__What to do__
Repeat exactly every line that comes at or after the line containing "middle dip: (181, 170)", through the end of the entries below.

[Pose landmark coordinates]
=====

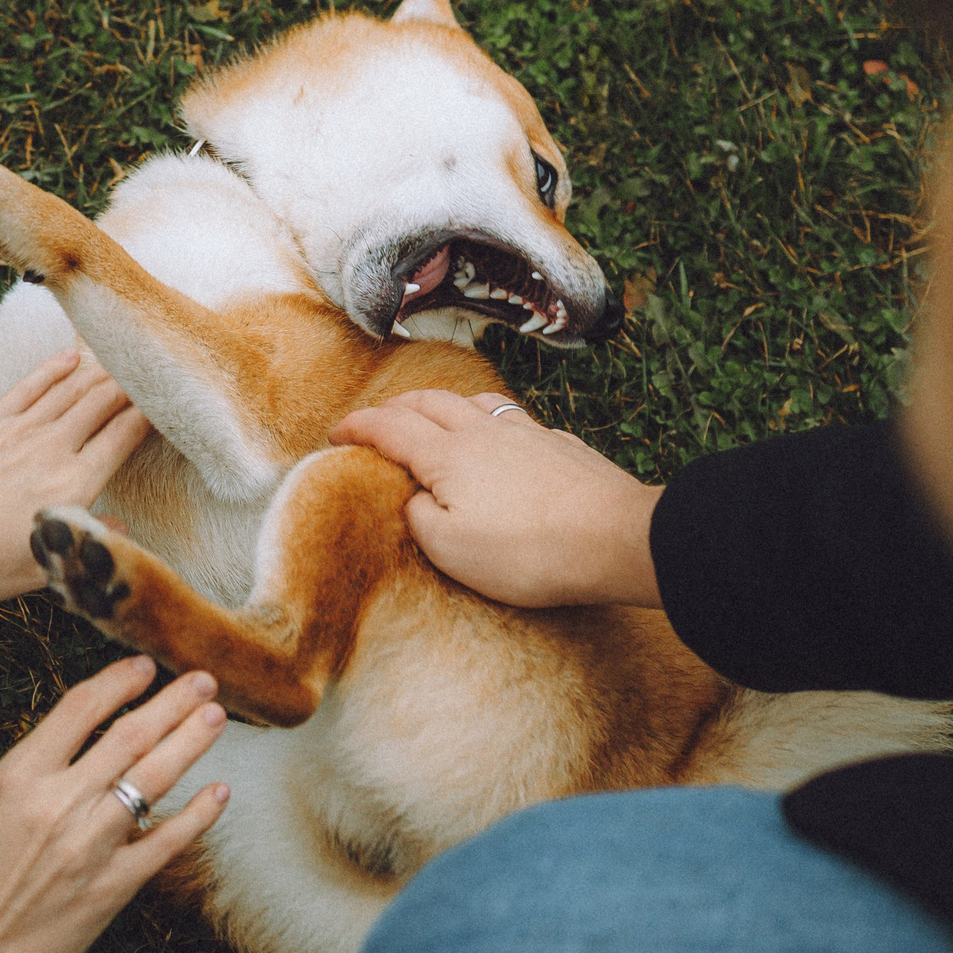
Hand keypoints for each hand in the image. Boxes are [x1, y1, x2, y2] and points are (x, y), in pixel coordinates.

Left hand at [0, 351, 148, 604]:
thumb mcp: (44, 568)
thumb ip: (89, 540)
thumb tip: (119, 524)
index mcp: (76, 485)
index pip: (125, 437)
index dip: (152, 416)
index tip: (170, 407)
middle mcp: (54, 448)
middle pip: (104, 403)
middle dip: (132, 386)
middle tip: (154, 375)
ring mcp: (21, 429)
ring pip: (72, 389)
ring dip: (101, 373)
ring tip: (123, 363)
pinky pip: (31, 385)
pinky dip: (54, 368)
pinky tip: (72, 358)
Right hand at [0, 656, 229, 952]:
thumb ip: (27, 772)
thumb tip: (70, 741)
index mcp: (18, 776)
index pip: (80, 709)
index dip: (118, 682)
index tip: (144, 667)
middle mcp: (58, 804)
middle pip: (129, 736)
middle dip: (171, 702)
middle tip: (202, 680)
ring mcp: (89, 845)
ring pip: (154, 779)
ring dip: (190, 741)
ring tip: (214, 715)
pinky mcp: (112, 887)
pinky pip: (166, 842)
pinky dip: (197, 815)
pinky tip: (219, 792)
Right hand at [330, 391, 663, 609]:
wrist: (615, 538)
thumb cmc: (529, 552)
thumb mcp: (452, 551)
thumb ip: (420, 520)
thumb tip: (416, 500)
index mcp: (448, 455)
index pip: (389, 428)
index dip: (357, 427)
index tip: (336, 434)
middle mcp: (483, 431)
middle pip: (429, 402)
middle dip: (396, 406)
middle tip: (378, 420)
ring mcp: (527, 433)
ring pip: (475, 401)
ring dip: (445, 404)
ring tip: (436, 416)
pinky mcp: (562, 446)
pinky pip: (516, 420)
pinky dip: (493, 421)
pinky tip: (503, 437)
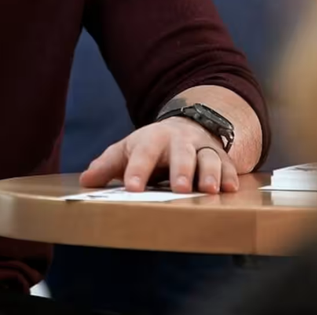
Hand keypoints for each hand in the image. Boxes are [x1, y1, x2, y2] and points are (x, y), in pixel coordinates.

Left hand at [79, 117, 239, 194]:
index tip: (132, 188)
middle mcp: (179, 141)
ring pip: (208, 158)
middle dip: (181, 170)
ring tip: (211, 190)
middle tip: (180, 188)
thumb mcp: (128, 149)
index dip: (137, 170)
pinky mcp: (220, 157)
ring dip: (210, 173)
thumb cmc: (151, 146)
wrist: (186, 126)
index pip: (143, 153)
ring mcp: (202, 148)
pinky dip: (230, 175)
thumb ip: (108, 165)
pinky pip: (228, 165)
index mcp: (152, 139)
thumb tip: (86, 181)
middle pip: (181, 154)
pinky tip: (230, 189)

=====

__Response to this exercise__
middle dip: (181, 170)
ring tip: (211, 190)
middle tip: (180, 188)
thumb mcp: (128, 149)
index dip: (137, 170)
pinky mcp: (220, 157)
ring dip: (210, 173)
thumb cmc: (151, 146)
wrist: (186, 126)
index pip: (143, 153)
ring mcp: (202, 148)
pinky dip: (230, 175)
thumb ip: (108, 165)
pinky pip: (228, 165)
index mcp: (152, 139)
thumb tip: (86, 181)
middle pip: (181, 154)
pinky tip: (230, 189)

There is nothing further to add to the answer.